**SELECTED TEXT:**
------------------------------
10. HRW does not explain why it refrained from sending a representative to the many meetings that were convened to study HRW’s report in the European Parliament in September 2005, in the British Parliament in June 2005, in the Netherlands in December 2005, in Germany in December 2005, and in Sweden in January 2006. Why does HRW refuse to meet with and respond to all those who have challenged its report as false and politically motivated?
11. HRW asserts in its report that the EP delegation’s "document questioned Human Rights Watch’s methodology of conducting interviews with witnesses by phone. Human Rights Watch, like other organizations that conduct research and report on current affairs, sometimes relies on telephone interviews to gather information. Telephone interviews are a recognized and appropriate method of information gathering." This HRW assertion can best be described as obfuscation. The European Parliament delegation and Lord Avebury, the IPC report, and many other critics of HRW protested HRW’s methodology from numerous aspects, only a small part of which was the telephone interviews. The statement claims that telephone interviews are a recognized and appropriate method of information gathering. If HRW is sincere in its claim then perhaps it can show us other reports similar to the one it issued about the Mojahedin that were also solely based on telephone interviews. In particular, a direct and face to face meeting with the witnesses could not have been a problem, since they were in the Netherlands and Germany, not in a war zone or in a location that HRW would have political or security limitations in visiting. The report of the European Parliament delegation reviewed numerous HRW reports in the last ten years and reported that in not one of these reports was the present standard or method used. But, as appears from Joe Stork’s statement, HRW was in a rush to publish the report before the campaign to remove the Mojahedin from the terrorist list expanded and before the elections in Iran that Gary Sick praised were held. HRW believed it could dupe supporters of democracy and defenders of human rights. Now that HRW’s calculated move has backfired and its credibility has taken a hit, it has tried to explain it away the best it can. HRW, however, has again miscalculated, because the more it tries to explain away its disgraceful report that placed human rights at the service of politics, the more it will arouse public outcry and criticism.
12. The claim that the 12 so-called witnesses confirmed during face-to-face meetings what they had told HRW on the telephone does not prove the truth of their testimony. HRW has provided no documents or evidence to confirm these allegations. Significantly, the credibility of HRW and its reporter have now become suspect. They are not qualified to launch an investigation. It seems that HRW’s interviews of MOIS agents in Germany and the Netherlands was not a fact-finding mission, but an attempt to exonerate itself and regain lost credibility. Minimum standards of professionalism and sincerity require that HRW speak to those who had protested against this report and those who personally knew HRW witnesses. It should have interviewed some of those 500 who had spent time in Mojahedin camps and who now live in Western countries; they wrote to HRW to declare their readiness to testify about the substance of the report and the HRW witnesses. It should have interviewed those who had visited Ashraf Camp. It should have talked to US commanders whose duty it was to protect Ashraf, in order to determine the truth; it should have accepted criticism in order to save its professional reputation. The 12 so-called witnesses merely told HRW in face-to-face meetings the same lies they had been coached to tell by the MOIS during the telephone interviews. For its part, HRW has tried to whitewash the contradictions in their testimonies. Does HRW believe that the public can be duped into believing that one lie plus another lie makes a truth? HRW would have done better to reveal in truth and account to the public about how and why it chose those 12 persons as witnesses.
------------------------------
**INFORMATION SUPPLIED:**

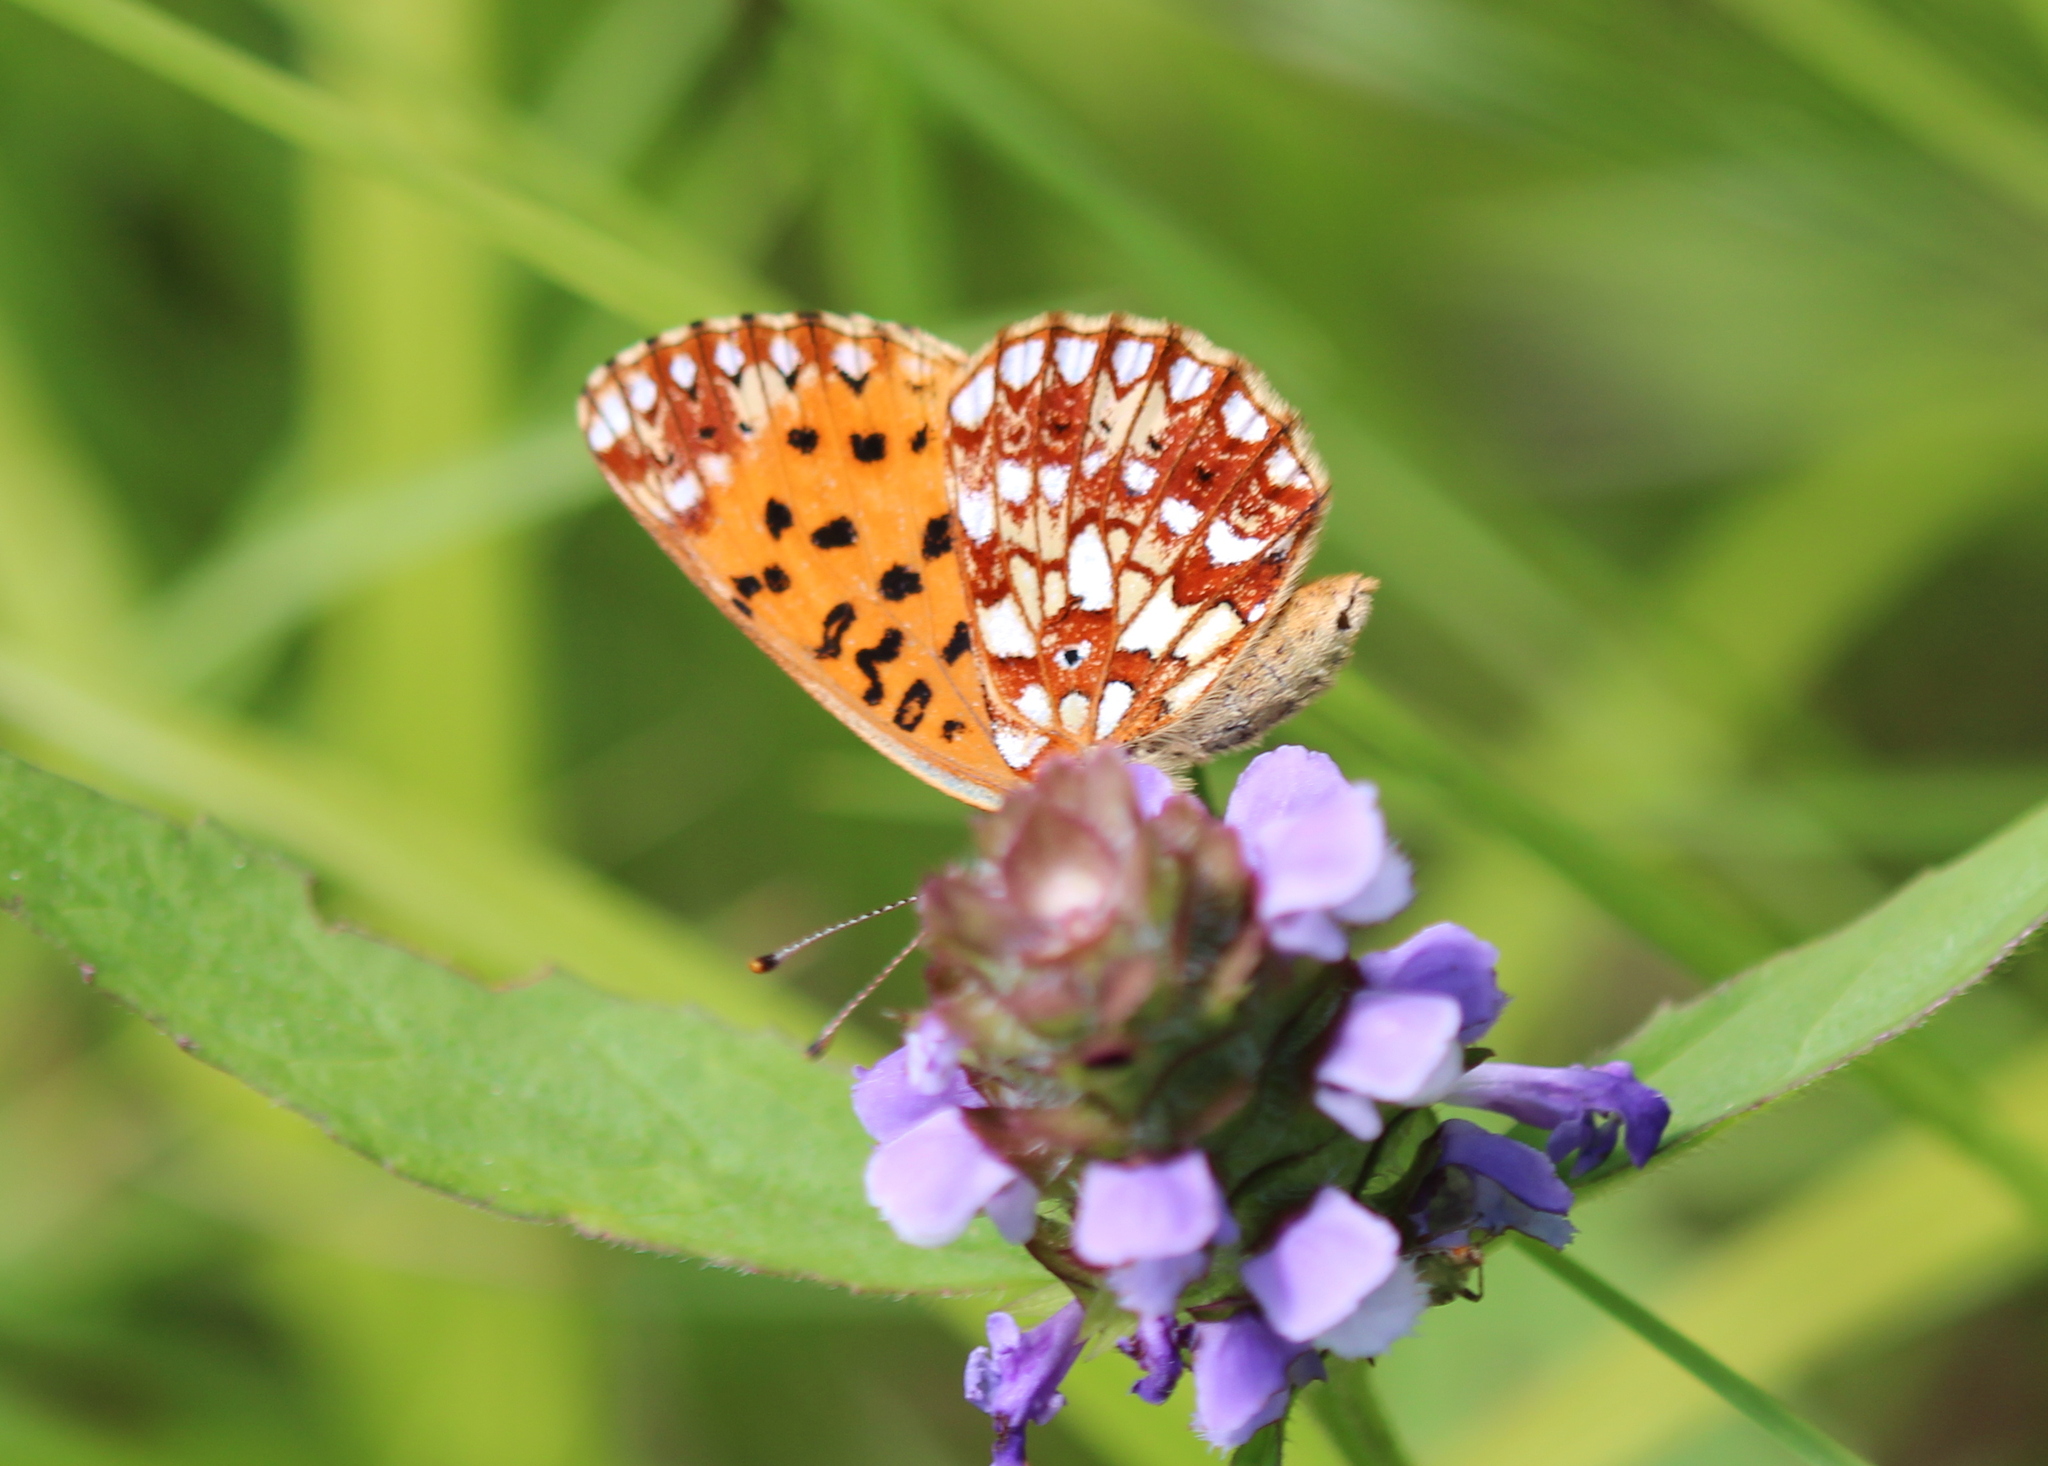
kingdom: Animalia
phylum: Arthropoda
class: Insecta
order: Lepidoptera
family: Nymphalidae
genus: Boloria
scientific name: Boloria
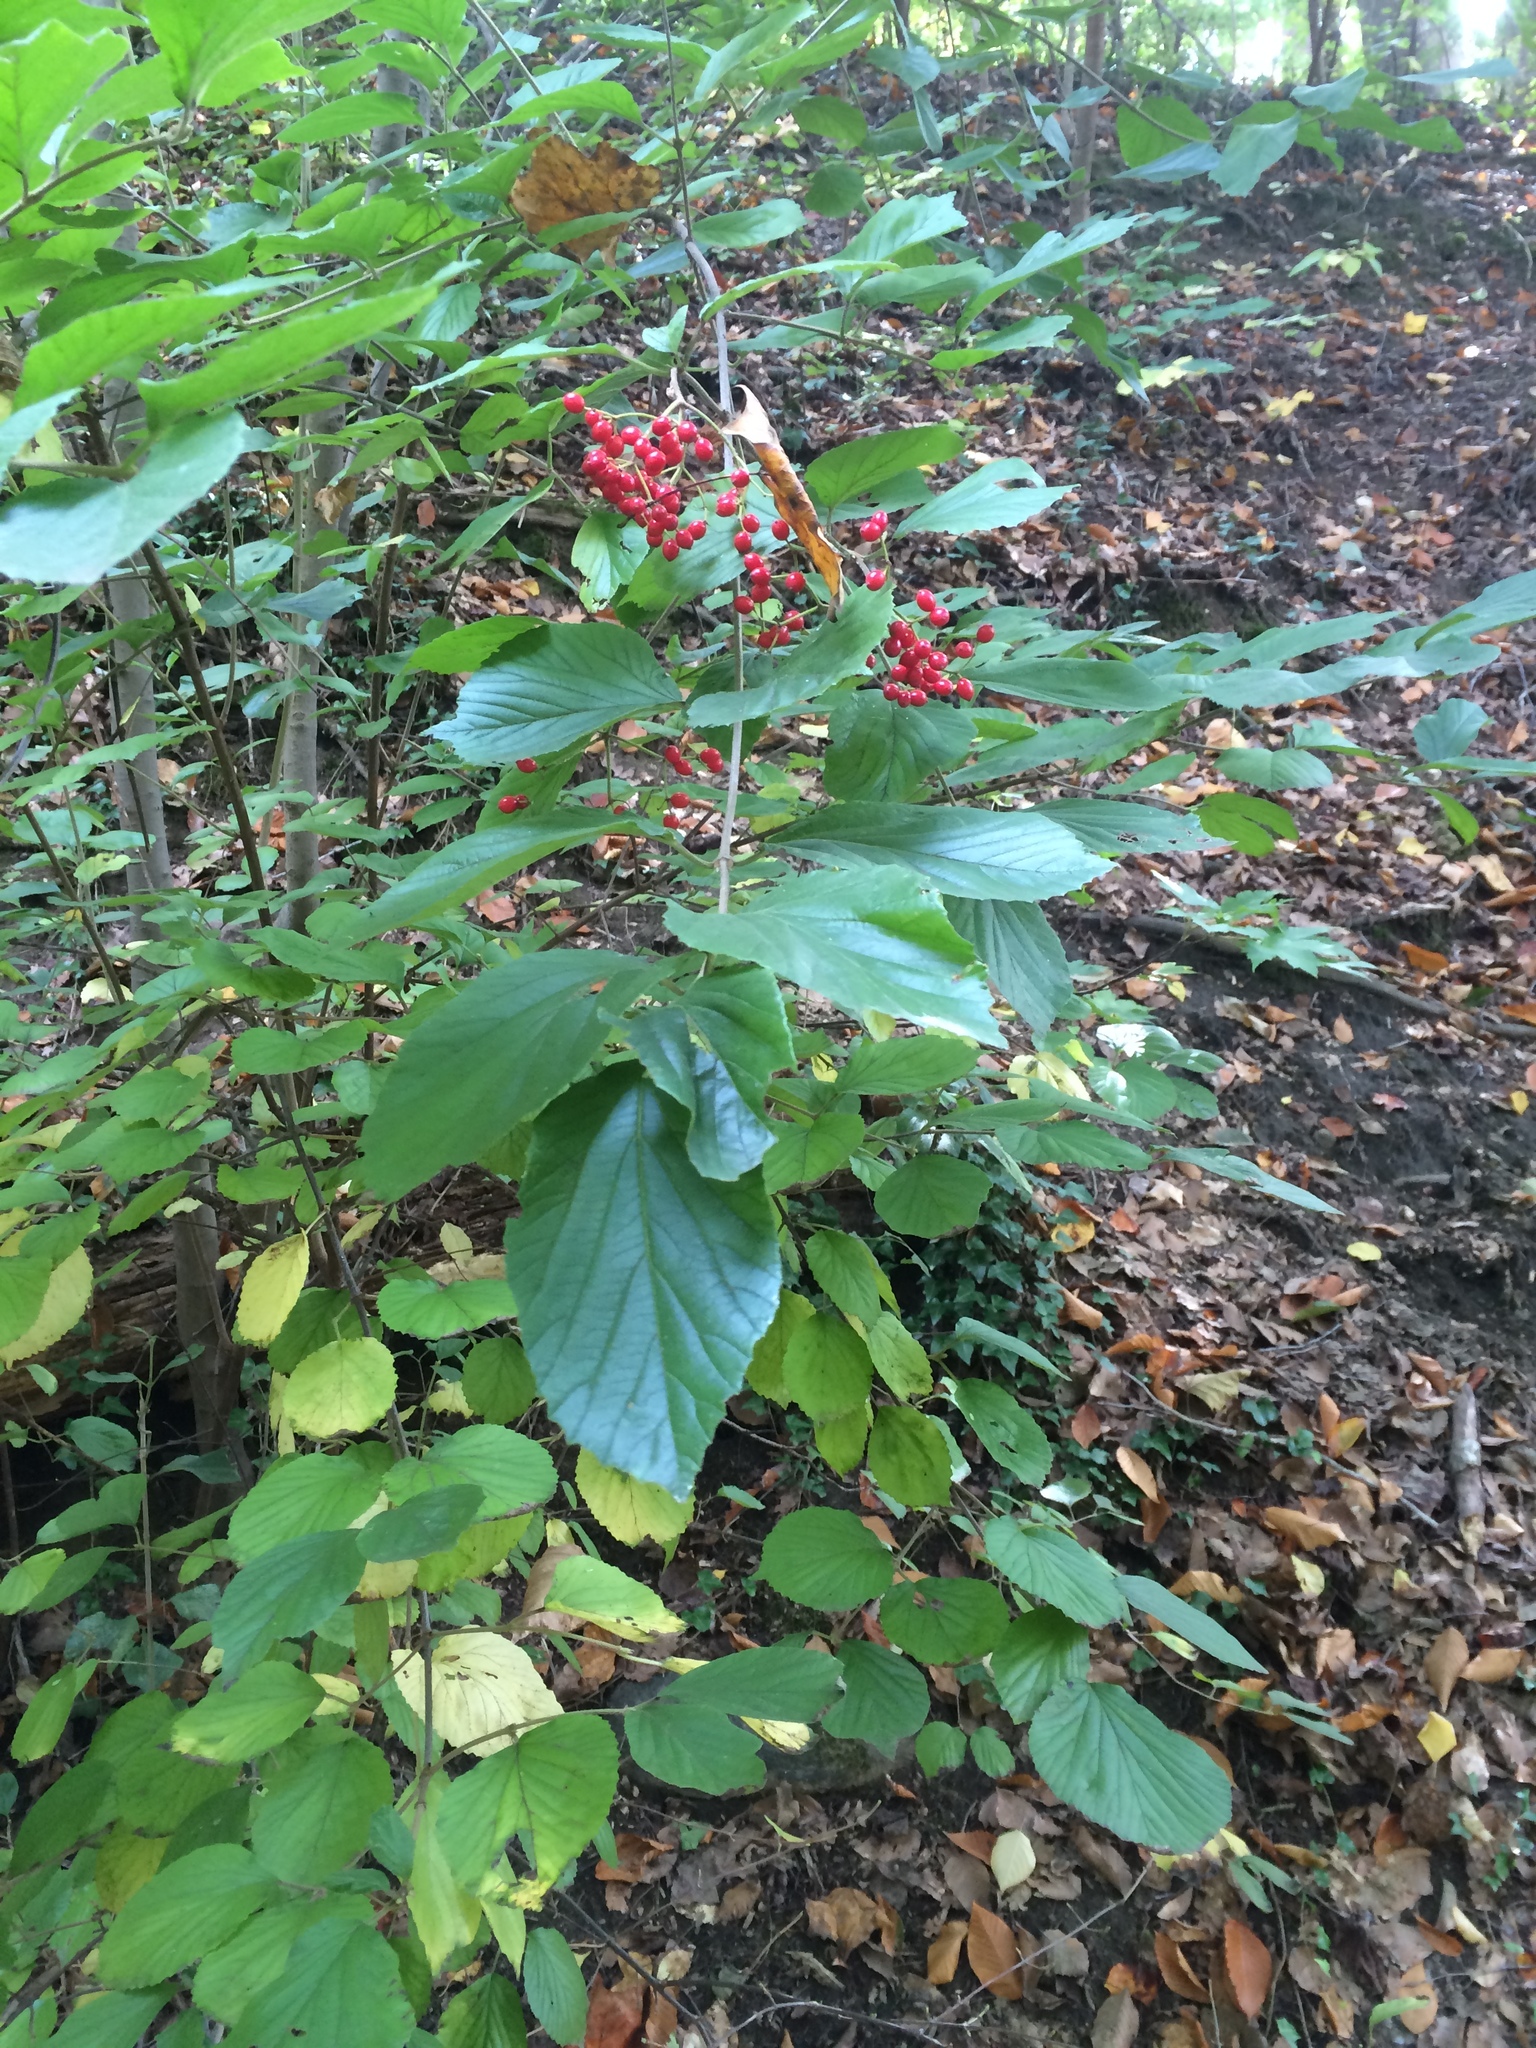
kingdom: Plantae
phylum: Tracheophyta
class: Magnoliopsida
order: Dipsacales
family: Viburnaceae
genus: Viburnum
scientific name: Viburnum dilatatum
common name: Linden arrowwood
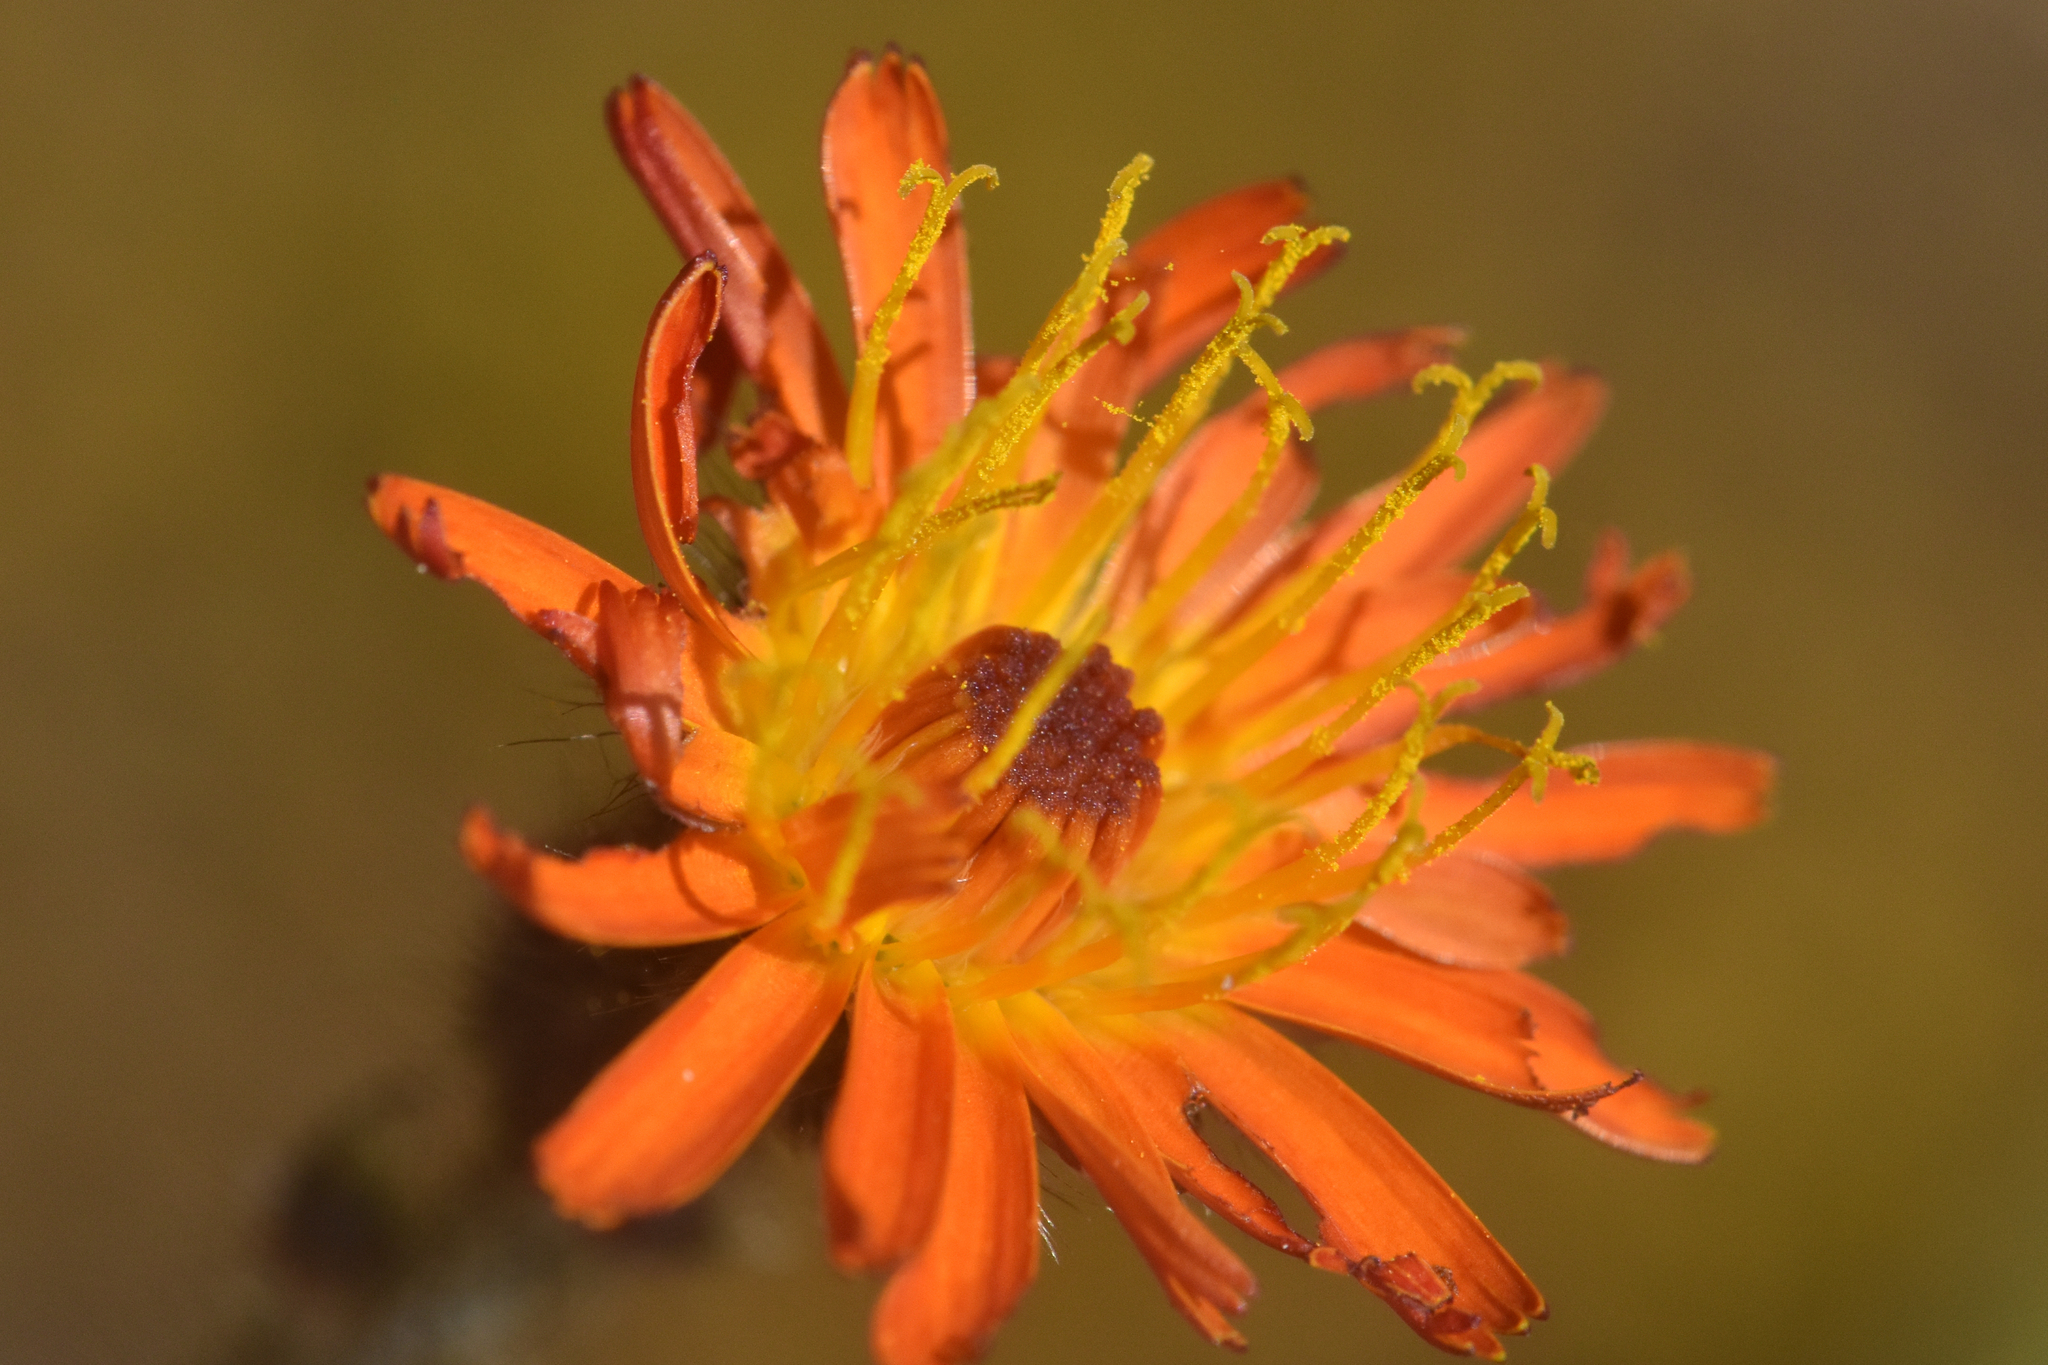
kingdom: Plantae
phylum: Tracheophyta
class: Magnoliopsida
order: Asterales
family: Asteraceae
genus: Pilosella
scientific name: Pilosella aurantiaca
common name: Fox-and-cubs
------------------------------
**WORK REQUIRED:**
Answer from the text on Human Rights Watch's report:
(a) In what month and year was a meeting on the report held in the British Parliament?
(b) In which two countries were the witnesses, so that meeting them face to face could not have been a problem?
(c) How many people who had spent time in Mojahedin camps wrote to HRW to say they were ready to testify?

**EXERCISE RESPONSE:**
(a) June 2005
(b) The Netherlands and Germany
(c) 500